While out there I stayed with one of my oldest and dearest friends. At age 77, she is no longer herself. She has a beautiful house with a beautiful patio in a sunny world, facing a banana and a pomegranate tree. Geraniums were in bloom as were amaryllis. She moved out a year and a half ago but has refused to move in. Her boxes of stale energy were still on the patio, that patio where no one could sit, because it was holding the past. When her husband and I finally unpacked the boxes, with her permission, late on Saturday night, we discovered that in them were her mother’s possessions. An old ermine coat, rumpled and moth eaten. A child’s tea set. Forty doilies, the kind that would never work in California.

Mystics don’t just imagine new heavens and new earths, or tattoo themselves, or jump over fences. Mystics also have a way of hanging on, often way too long, to deep-boxed meanings from the past.

In the same way that Flannery O’Connor said she thought her prayers were phony, many mystics have a finely tuned ear for what is off key. What doesn’t ping. Some people some times just don’t want to go on without their mother with them. SO they stop.

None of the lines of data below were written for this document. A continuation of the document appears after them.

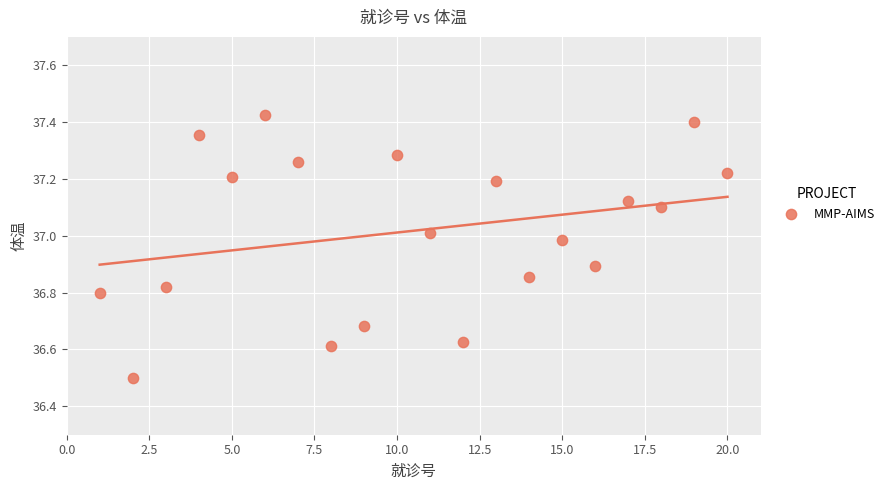

What Y value in the scatter plot is closest to 36?

36.5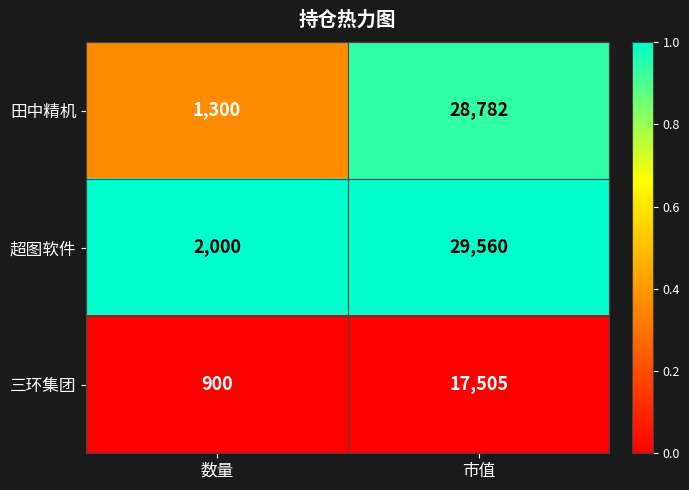

Reading left to right, extract all data points from this chart.

田中精机: 1300	28782
超图软件: 2000	29560
三环集团: 900	17505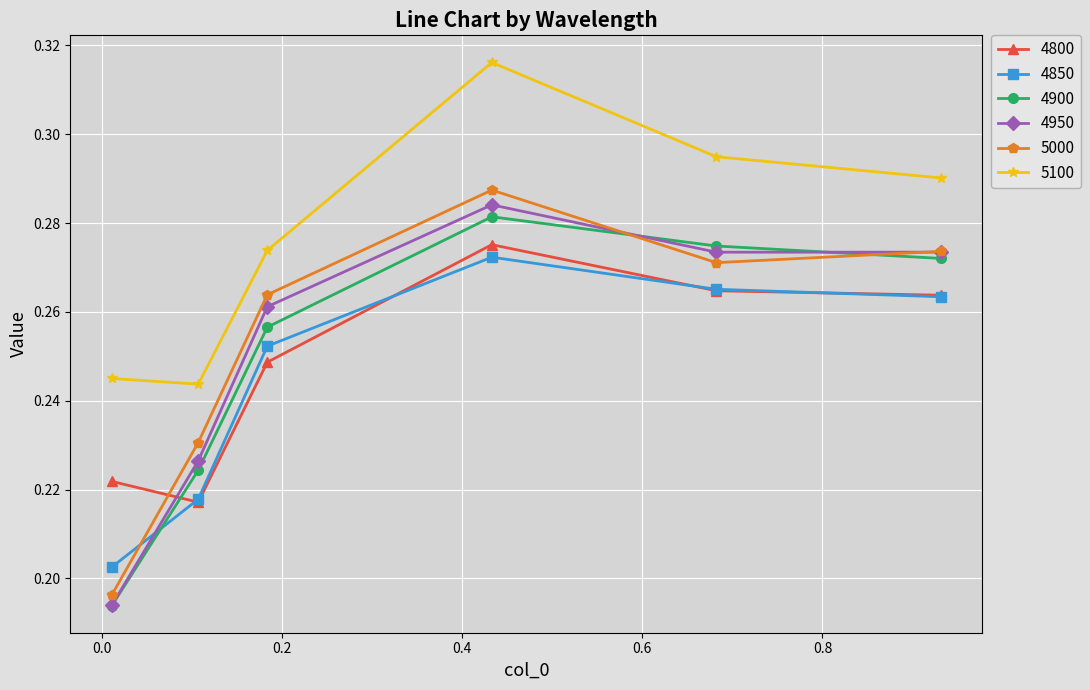

How many lines are shown in the chart?

6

Gabriel Garcia Marquez warns us that “What matters in life is not what happens to you but what you remember and how you remember it.” I don’t know how you will remember this series. I don’t much care either. I do care about which story you let claim you. Whether it is a flat one, a stale on, or one that gives you bounce and wings and ferocity. Adventures in life may be good teachers. Surely both mystics and realists learn to learn. But Experience is the truth that finally overtakes you. That truth may be that you don’t want to go on or that you want the compost sorted properly, damn it, right now. Because otherwise you just can’t bear typhoons any longer. I recommend that you tell your realist, no matter how anarchistic he or she may be, to pick a story and stick with it. I recommend that you let your mystic jump over one fence after another, just to see what is on the other side. In these ways you will surely lean into a new heaven and a new earth.